*“What we call chaos is just patterns we haven’t recognized. What we call random is just patterns we can’t decipher.” ― Chuck Palahniuk*

I’ve been trying to wrap my head around how the `:nth-child`

pseudo-class can be used to create repeating patterns with CSS, beyond just `even`

and `odd`

(which are perfect for zebra-striping table rows, amongst other things). What really helped me understanding it was coding up a few examples to play around with. These examples are all available on CodePen too, so you can fork or edit them there if you want. I’ll embed the pen at the bottom. Note that while I will use `:nth-child`

for all of the examples below, they should all work just as well with the `:nth-of-type`

pseudo-class.

## Example #1

Repeating 3-item pattern…

[css]

div:nth-child(3n+1){

background: #FF7100;

}

div:nth-child(3n+2){

background: #FFB173;

}

div:nth-child(3n+3){

background: #A64A00;

}

[/css]

The equation passed into `nth-child`

above is basically `(an+b)`

, where `n={0,1,2,3...}`

(that is, `n`

is a set of all positive integers).

So when we substitute in all the values of `n`

then the first selector above evaluates to `nth-child(3*0+1)`

or `nth-child(1)`

, then `nth-child(3*1+1)`

or `nth-child(4)`

, then `nth-child(3*2+1)`

or `nth-child(7)`

and so on.

The second selector evaluates to `nth-child(3*0+2)`

or `nth-child(2)`

, then `nth-child(3*1+2)`

or `nth-child(5)`

, then `nth-child(3*2+2)`

or `nth-child(8)`

and so on.

And following the same pattern the 3rd selector results in `nth-child(3)`

, `nth-child(6)`

, `nth-child(9)`

, and so on.

Below are a couple more examples.

## Example #2

Repeating 4-item pattern…

[css]

div:nth-child(4n+1){

background: #ccc;

}

div:nth-child(4n+2){

background: #999;

}

div:nth-child(4n+3){

background: #666;

}

div:nth-child(4n+4){

background: #333;

}

[/css]

## Example #3

Repeating 7-item pattern…

[css]

.ex3 div:nth-child(7n+1){

background: red;

}

.ex3 div:nth-child(7n+2){

background: orange;

}

.ex3 div:nth-child(7n+3){

background: yellow;

}

.ex3 div:nth-child(7n+4){

background: green;

}

.ex3 div:nth-child(7n+5){

background: blue;

}

.ex3 div:nth-child(7n+6){

background: indigo;

}

.ex3 div:nth-child(7n+7){

background: violet;

}

[/css]

## Learn more about :nth-child

The :nth-child(an+b) CSS pseudo-class matches an element that has an+b-1 siblings before it in the document tree, for a given positive or zero value for n, and has a parent element.

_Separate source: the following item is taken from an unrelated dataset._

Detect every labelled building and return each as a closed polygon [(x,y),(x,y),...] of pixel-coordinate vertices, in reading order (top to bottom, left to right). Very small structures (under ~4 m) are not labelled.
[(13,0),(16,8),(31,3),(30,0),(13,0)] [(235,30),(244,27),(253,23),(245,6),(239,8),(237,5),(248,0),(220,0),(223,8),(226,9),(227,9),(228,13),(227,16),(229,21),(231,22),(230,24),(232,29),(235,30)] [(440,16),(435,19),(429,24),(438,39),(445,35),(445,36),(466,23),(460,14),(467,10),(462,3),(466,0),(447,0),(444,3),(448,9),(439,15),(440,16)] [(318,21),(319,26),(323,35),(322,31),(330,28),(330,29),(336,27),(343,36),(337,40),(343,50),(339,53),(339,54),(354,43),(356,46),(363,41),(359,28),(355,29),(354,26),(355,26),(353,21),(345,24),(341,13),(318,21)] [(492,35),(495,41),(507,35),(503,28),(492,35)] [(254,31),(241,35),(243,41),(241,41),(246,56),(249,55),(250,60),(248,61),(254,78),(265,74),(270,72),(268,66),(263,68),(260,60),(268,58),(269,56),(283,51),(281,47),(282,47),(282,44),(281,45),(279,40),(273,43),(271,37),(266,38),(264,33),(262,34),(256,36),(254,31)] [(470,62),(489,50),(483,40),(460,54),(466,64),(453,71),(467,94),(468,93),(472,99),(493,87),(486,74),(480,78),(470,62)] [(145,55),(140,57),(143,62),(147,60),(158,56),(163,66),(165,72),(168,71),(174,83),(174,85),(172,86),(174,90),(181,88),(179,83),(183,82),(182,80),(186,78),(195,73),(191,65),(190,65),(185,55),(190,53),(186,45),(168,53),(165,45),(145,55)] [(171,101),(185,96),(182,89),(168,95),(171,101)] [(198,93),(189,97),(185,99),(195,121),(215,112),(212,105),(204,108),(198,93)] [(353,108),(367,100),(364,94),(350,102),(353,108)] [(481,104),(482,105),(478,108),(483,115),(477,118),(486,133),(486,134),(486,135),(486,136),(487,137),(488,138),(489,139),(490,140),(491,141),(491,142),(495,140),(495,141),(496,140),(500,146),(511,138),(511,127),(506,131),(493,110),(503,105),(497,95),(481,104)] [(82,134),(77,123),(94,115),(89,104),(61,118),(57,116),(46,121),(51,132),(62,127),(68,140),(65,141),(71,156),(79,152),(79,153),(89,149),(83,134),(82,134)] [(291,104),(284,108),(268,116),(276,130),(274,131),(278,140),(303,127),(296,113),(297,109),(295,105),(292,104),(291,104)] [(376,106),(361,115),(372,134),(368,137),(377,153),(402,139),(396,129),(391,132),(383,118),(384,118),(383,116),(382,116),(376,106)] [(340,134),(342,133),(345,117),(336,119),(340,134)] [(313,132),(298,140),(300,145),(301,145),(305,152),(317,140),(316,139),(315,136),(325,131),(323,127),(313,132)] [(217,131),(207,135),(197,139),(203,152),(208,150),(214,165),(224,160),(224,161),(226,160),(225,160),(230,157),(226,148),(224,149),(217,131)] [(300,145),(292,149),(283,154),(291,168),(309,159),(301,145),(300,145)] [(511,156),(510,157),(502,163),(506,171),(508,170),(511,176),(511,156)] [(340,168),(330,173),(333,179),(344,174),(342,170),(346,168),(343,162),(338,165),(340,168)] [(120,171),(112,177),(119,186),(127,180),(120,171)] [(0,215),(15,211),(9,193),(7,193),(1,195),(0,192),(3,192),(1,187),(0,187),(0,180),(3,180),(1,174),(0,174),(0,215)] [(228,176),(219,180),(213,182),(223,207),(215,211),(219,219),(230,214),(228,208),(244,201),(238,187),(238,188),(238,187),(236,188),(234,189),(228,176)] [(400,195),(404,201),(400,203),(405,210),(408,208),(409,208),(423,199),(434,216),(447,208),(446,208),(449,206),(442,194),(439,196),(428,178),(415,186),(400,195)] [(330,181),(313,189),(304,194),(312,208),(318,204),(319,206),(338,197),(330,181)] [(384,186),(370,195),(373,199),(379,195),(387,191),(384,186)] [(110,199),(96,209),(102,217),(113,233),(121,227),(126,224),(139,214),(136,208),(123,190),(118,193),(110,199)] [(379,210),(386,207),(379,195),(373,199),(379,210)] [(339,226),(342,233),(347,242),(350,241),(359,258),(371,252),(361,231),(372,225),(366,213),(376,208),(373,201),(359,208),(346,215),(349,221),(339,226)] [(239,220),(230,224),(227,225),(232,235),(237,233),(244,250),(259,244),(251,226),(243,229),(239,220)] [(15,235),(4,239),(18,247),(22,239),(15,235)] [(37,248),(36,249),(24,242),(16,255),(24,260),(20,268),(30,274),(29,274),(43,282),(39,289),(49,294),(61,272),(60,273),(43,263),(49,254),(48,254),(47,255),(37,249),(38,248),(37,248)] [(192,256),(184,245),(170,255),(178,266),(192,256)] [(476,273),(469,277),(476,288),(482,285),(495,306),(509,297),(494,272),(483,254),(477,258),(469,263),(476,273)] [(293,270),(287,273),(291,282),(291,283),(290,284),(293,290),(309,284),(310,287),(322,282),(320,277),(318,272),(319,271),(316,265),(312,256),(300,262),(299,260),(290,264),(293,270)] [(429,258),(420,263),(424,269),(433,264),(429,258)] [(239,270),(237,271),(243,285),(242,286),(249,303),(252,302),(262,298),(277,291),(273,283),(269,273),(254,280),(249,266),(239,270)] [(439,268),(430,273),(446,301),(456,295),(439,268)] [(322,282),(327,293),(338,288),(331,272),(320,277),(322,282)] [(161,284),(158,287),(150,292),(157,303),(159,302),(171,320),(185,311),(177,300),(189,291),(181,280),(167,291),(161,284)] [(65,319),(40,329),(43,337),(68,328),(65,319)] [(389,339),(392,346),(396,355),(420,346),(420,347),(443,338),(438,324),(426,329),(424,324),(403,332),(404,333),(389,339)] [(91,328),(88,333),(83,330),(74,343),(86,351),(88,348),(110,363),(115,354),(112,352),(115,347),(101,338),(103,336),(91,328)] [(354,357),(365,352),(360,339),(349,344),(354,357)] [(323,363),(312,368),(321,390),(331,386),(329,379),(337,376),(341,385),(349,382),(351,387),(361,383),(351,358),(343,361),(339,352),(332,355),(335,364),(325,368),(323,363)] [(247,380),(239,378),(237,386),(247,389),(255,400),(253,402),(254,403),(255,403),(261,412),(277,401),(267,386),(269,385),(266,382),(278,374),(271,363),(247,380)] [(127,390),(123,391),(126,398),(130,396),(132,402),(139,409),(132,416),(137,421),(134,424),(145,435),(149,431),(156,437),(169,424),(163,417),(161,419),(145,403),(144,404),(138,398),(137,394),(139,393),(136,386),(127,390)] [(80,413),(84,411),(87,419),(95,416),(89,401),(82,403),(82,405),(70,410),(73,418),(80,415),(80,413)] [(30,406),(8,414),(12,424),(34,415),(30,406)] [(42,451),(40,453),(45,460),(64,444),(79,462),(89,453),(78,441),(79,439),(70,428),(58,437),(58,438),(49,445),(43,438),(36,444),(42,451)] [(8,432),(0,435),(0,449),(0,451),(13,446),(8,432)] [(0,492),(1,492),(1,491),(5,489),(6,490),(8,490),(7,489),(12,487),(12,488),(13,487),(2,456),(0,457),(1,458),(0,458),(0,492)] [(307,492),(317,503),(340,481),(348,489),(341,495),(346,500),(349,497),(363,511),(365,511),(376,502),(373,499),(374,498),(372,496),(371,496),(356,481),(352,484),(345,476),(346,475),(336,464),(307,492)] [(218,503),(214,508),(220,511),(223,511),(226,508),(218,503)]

This can more clearly be described this way: the matching element is the bth child of an element after all its children have been split into groups of a elements each.

The values a and b must both be integers, and the index of an element’s first child is 1.

In other words, this class matches all children whose index fall in the set { an + b; n = 0, 1, 2, … }.

Also more at CSS-Tricks: There is a CSS selector, really a pseudo-selector, called nth-child.

**UPDATE:** Another must-see resource: Master of the :nth-child

## CodePen Style

Check out this Pen!

Great post, I was having trouble getting the effect I wanted with nth-child. Thanks a lot.

wow

Thank You, I was trying to align left, center, right progressively using nth-of-type just for sake of doing it for about an hour yesterday. Excellent example here not commonly found.

WOW AWESOME Thanks For This Tuts….

This post saved me when trying to create a repeating pattern of 6 colors. AND, I learned some fundamentals of how nth-child works. GREAT job!